Let’s run the model in the case where we want to train a chromatin accessibility predictor using mC and hmC methylation levels.

First we need to pass a dictionary of hyperparameters for the XGBoost model, which we obtained through a grid search.

model_hyperparameters = {
    'n_estimators': 500, 
    'max_depth': 6, 
    'colsample_bytree': 0.85, 
    'eta': 0.02, 
    'subsample': 0.6,
    }

Features are all the columns in df_features_atacseq that start with “mean” or “count”. Note that in this work, all the genomic ranges have the same length of 1000bp, so we do not include the region length as a feature of our model.

features = [
    c for c in df_features_atacseq.columns if c.startswith("mean")
    or c.startswith("cpg_count")
    ]
features
['mean_mc_-1000',
 'mean_mc_-500',
 'mean_mc_0',
 'mean_mc_1000',
 'mean_mc_500',
 'mean_hmc_-1000',
 'mean_hmc_-500',
 'mean_hmc_0',
 'mean_hmc_1000',
 'mean_hmc_500',
 'mean_modc_-1000',
 'mean_modc_-500',
 'mean_modc_0',
 'mean_modc_1000',
 'mean_modc_500',
 'cpg_count_-1000',
 'cpg_count_-500',
 'cpg_count_0',
 'cpg_count_1000',
 'cpg_count_500']
model, df_metrics, y_test, y_pred = run_regressor(
    data=df_features_atacseq,
    features=features,
    mod = ["mc", "hmc"],
    target="Response",
    hyperparameters=model_hyperparameters,
    random_state=0,
    test_contig=["8", "9", "10"],
    missing_values_strategy="impute_mean",
    find_optimal_parameters=False,
)    

The model performs well, with an r^2 of 0.82 and a Spearman R correlation of 0.92.

df_metrics
mse rmse mae r2 spearman
0 0.402727 0.634608 0.472783 0.873356 0.884466

Let’s plot the predictions of the models versus the actual data on the held chromosome 8.

plot_results(
    y_test, 
    y_pred, 
    f"ATAC-seq - R^2={df_metrics.r2.values[0]:.2f}, Spearman R={df_metrics.spearman.values[0]:.2f}"
)
_images/b476664e2047a941f56b3eda4067a6820688eeb55f798973059ba5102e35df18.png

In the above model training, we set a pseudo-random state for reproducibility, but we need to ensure our accuracy estimates are robust to alternative starting random states. Below we train the data again with different pseudo-random states, to get an average value for r^2 and Spearman R.

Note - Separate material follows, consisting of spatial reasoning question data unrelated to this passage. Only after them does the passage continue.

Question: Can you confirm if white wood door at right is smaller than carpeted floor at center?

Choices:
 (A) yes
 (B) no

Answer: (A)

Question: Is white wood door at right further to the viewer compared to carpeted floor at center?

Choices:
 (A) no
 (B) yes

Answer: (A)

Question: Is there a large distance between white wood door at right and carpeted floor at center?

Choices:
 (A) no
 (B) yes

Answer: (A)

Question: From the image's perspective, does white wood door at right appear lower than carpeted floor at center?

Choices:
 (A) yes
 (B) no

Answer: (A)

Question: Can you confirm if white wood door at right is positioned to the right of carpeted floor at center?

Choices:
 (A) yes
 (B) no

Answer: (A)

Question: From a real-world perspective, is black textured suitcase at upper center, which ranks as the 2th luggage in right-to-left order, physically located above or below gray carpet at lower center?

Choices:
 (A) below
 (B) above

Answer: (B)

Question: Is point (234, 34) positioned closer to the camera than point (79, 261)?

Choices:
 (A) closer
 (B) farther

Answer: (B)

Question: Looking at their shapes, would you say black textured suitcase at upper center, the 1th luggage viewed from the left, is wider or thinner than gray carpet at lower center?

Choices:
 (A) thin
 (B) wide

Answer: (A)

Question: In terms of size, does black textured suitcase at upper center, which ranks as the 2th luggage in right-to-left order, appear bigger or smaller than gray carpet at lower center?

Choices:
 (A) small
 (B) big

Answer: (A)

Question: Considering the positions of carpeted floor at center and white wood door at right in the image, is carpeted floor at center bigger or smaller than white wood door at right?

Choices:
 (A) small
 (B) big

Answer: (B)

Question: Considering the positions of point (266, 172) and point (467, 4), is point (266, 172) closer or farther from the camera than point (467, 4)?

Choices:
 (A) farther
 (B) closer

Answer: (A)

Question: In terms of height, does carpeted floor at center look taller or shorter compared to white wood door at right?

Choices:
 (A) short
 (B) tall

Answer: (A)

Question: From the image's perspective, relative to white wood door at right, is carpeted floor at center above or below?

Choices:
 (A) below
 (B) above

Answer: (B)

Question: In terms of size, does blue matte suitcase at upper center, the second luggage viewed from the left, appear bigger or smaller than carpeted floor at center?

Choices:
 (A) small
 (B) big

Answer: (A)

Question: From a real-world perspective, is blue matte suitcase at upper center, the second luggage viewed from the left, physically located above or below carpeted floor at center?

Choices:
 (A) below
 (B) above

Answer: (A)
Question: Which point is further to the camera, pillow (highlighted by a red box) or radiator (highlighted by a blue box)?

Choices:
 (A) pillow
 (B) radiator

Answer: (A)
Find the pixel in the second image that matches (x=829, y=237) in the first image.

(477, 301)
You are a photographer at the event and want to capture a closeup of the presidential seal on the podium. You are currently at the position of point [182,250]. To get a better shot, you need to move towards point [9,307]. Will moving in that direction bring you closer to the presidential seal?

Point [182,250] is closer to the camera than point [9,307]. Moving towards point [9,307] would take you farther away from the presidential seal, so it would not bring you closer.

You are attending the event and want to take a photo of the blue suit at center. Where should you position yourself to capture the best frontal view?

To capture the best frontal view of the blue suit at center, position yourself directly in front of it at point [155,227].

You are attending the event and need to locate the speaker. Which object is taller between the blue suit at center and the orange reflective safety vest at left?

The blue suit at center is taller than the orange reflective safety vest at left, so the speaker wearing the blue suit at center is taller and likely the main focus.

df_regressor = pd.DataFrame(columns=["mse", "rmse", "mae", "r2", "spearman"])
for k in range(0,20):
    model, df_metrics, _, _ = run_regressor(
        data=df_features_atacseq,
        features=features,
        mod = ["mc", "hmc"],
        target="Response",
        hyperparameters=model_hyperparameters,
        random_state=k,
        test_contig=["8", "9", "10"],
        missing_values_strategy="impute_mean",
        find_optimal_parameters=False,
    )
    df_regressor = pd.concat([df_regressor, df_metrics], ignore_index=True)
df_regressor = df_regressor.reset_index(drop=True)

The average r^2 is at 0.87 and the average Spearman R is at 0.88.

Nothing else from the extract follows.